Wohl nur wenige bedeutende Menschen haben es verstanden, die Kraft ihrer Herkunft, das Originale, das Persönliche, das ihnen damit gegeben war, in dieser Unversehrtheit festzuhalten, wie Defregger. Er ist noch heute in seinen letzten Tiefen das Bergkind von ehedem und er wollte niemals etwas anderes sein, als er ist. In der kernigen Wirklichkeit des Bauernlebens gewann er kein Bewußtsein dessen, was man in der großen Welt den Schein nennt, und diese innere Wahrhaftigkeit, diese Unschuld seines Denkens und Schaffens, wenn ich so sagen darf, hat ihm die spätere Bildung nicht zerstört und sein früher Ruhm nicht weggeschmeichelt. Nie hat er mit den Verhältnissen sein Wesen geändert oder der Welt ein Zugeständnis an seinem inneren Ich gemacht, und das gießt seiner künstlerischen und menschlichen Persönlichkeit jene geschlossene Einheit, die uns so wohl thut neben der hastigen Vielseitigkeit, die wir ringsum erblicken.

Und doch wie wunderbar und vielseitig waren die Wege und der Wechsel dieses Lebens!

Sie alle wissen wohl soviel von Defreggers Jugend, daß er als Bauernkind heranwuchs, in der Abgeschiedenheit eines einsamen Tirolergehöftes, aber Sie wissen vielleicht nicht so im vollen Maße, was das heißt, was das Leben eines Bauernkindes bedeutet. Diese stumme, hart umgrenzte Welt, die nur sich selber kennt, dies Dahingehen in einem uralten tausendjährigen Geleise, diese ewige Zwiesprach mit der unverschleierten Natur! Es läßt sich nicht sagen, was die Sonne herniederscheint in das Gemüt des lauschenden Knaben, der da am Berghang auf dem Felsen sitzt, während die Herde um ihn weidet, was die stöhnenden Bäume dem Mann entgegenrauschen, der nachts durch den Wald zieht mit seiner Last auf der Schulter, kurzum, es giebt kein Wort für das, was der Bauer in der Natur erschaut, erlauscht, erlebt.
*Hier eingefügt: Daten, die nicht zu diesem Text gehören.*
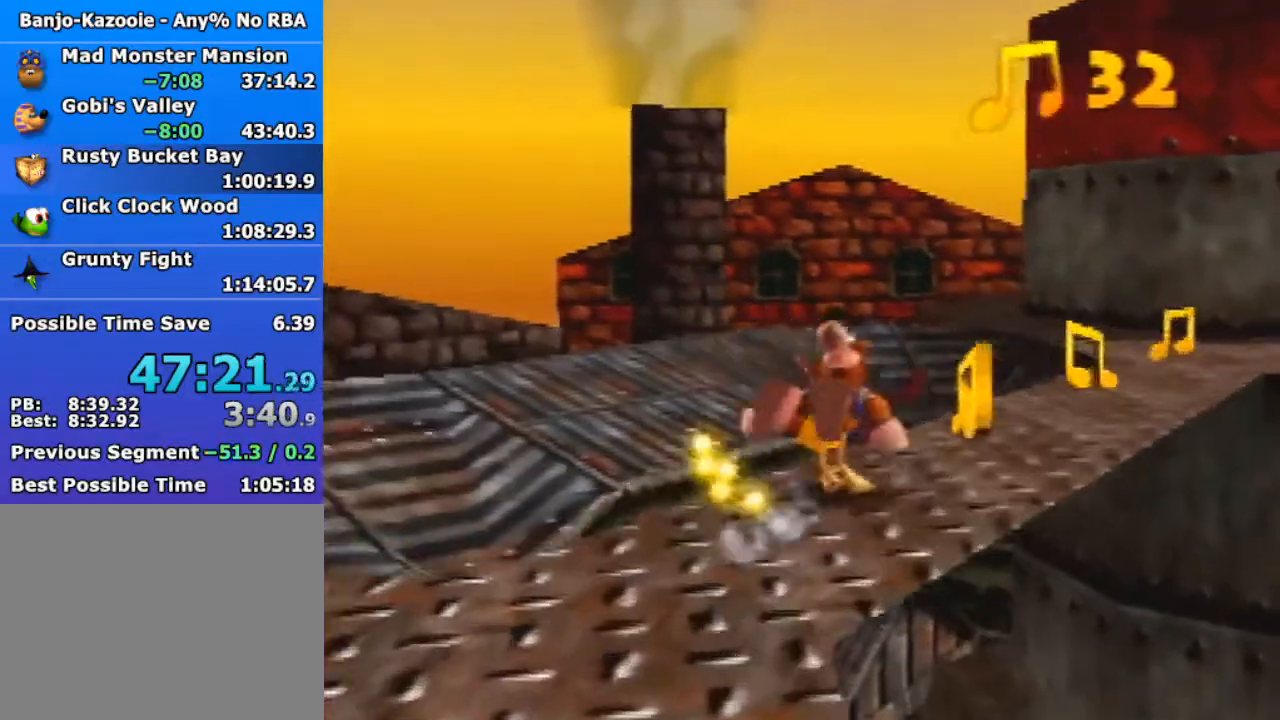
{"buttons": ["Z"], "left_stick": "up-right", "events": [[267, "A", "down"], [300, "A", "up"], [400, "C_DOWN", "down"], [500, "C_DOWN", "up"]]}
Er wird sich selber dessen oft kaum bewußt, aber das Elementare, das in diesen Eindrücken liegt, verwächst gleichsam mit seiner ganzen Seele und legt die Hand auf sein ganzes Leben. In der Jugend sammeln wir das Bestimmende, das Unvergeßliche für unser Dasein, und bis zum 25. Jahre ist Defregger nicht einen Fußbreit aus dieser Bergwelt, aus diesem Bauernleben hinausgetreten.

Die Gemeinde, die er seine Heimat nennt, heißt Dölsach, der engere Ortsname aber ist Stronach, nicht fern von Lienz im Pusterthale. Fast eine Stunde weit ist es von der Kirche des Dorfes hinauf bis zu dem mächtigen Einödhofe, wo sein Vater und dessen Väter gehaust; auf dem braunen Dach liegen die Steine, man sieht die Felsen der Dolomiten und über den grünen Berghalden erhebt sich langgestreckt der dunkle Wald.

Dort ward unser »Franzl« am 30. April 1835 geboren, seine eigenen Erinnerungen reichen zurück bis ins dritte Jahr und unwillkürlich hielten sie immer das am festesten, was am bildlichsten vor seine Seele trat. So weiß er es noch genau, wie einst ein Zug von Jägern oben am Gangsteig vorüber zog und mit der Mutter in Zwiesprach kam, und wie er sich fürchtete, sie möchten ihr etwas zu leide thun; wie er am Brunnen stand, wenn in der Abendkühle die Herde kam, wie sich die vier Schwestern um ihn drängten, der ihr einziger Bruder war.

Als er fünf Jahre zählte, verlor er die Mutter, der Typhus wütete im Hause und er selber lag schwer darnieder. Manchmal kam wohl der Arzt in das einsame Bauerngehöft und griff nach der Hand des fiebernden Knaben; er gab ihm Arzneien, aber Hoffnung gab er ihm wenig. Gleichwohl siegte die kräftige Natur; er erinnert sich noch an den wohligen Schauer, als ihn der Vater das erstemal hinaus in die Sonne trug. Doch blieb er bis zum siebenten Jahre kränklich und schwach.

Dann ging sein Knabenleben in den herkömmlichen Bahnen weiter. Im Winter war Schule, die ein alter Bauer für die Kinder der umliegenden Höfe hielt, während der Schnee fußhoch in den Bergen lag; im Frühjahr aber flog der ganze junge Schwarm auseinander, und gleich den andern zog auch der Franzl als Hüterbub auf die Alm. Vor ihm kletterten die Ziegen und er kletterte ihnen nach, barfuß, mit der Spielhahnfeder auf dem verwaschenen Hütlein; droben aber legte er sich in die Sonne und sah hinaus in die Welt.

Wieviel erspäht man nicht auf solcher Lagerstatt, es fällt mir immer der Spruch eines alten Bauers ein, welcher sagte: »Die Leute meinen alleweil, man müßt recht umeinander gehn, damit man recht viel sieht, aber wenn man fest auf ein' Platz bleibt und dort recht aufpaßt, na' sieht ma' noch viel mehr.« Und so war es auch hier, da kam das Wild, es flogen die Geier, die Steine rollten und die Alpenblumen blühten; er aber lag da und über ihm zogen Wolken, Windesrauschen und Träume.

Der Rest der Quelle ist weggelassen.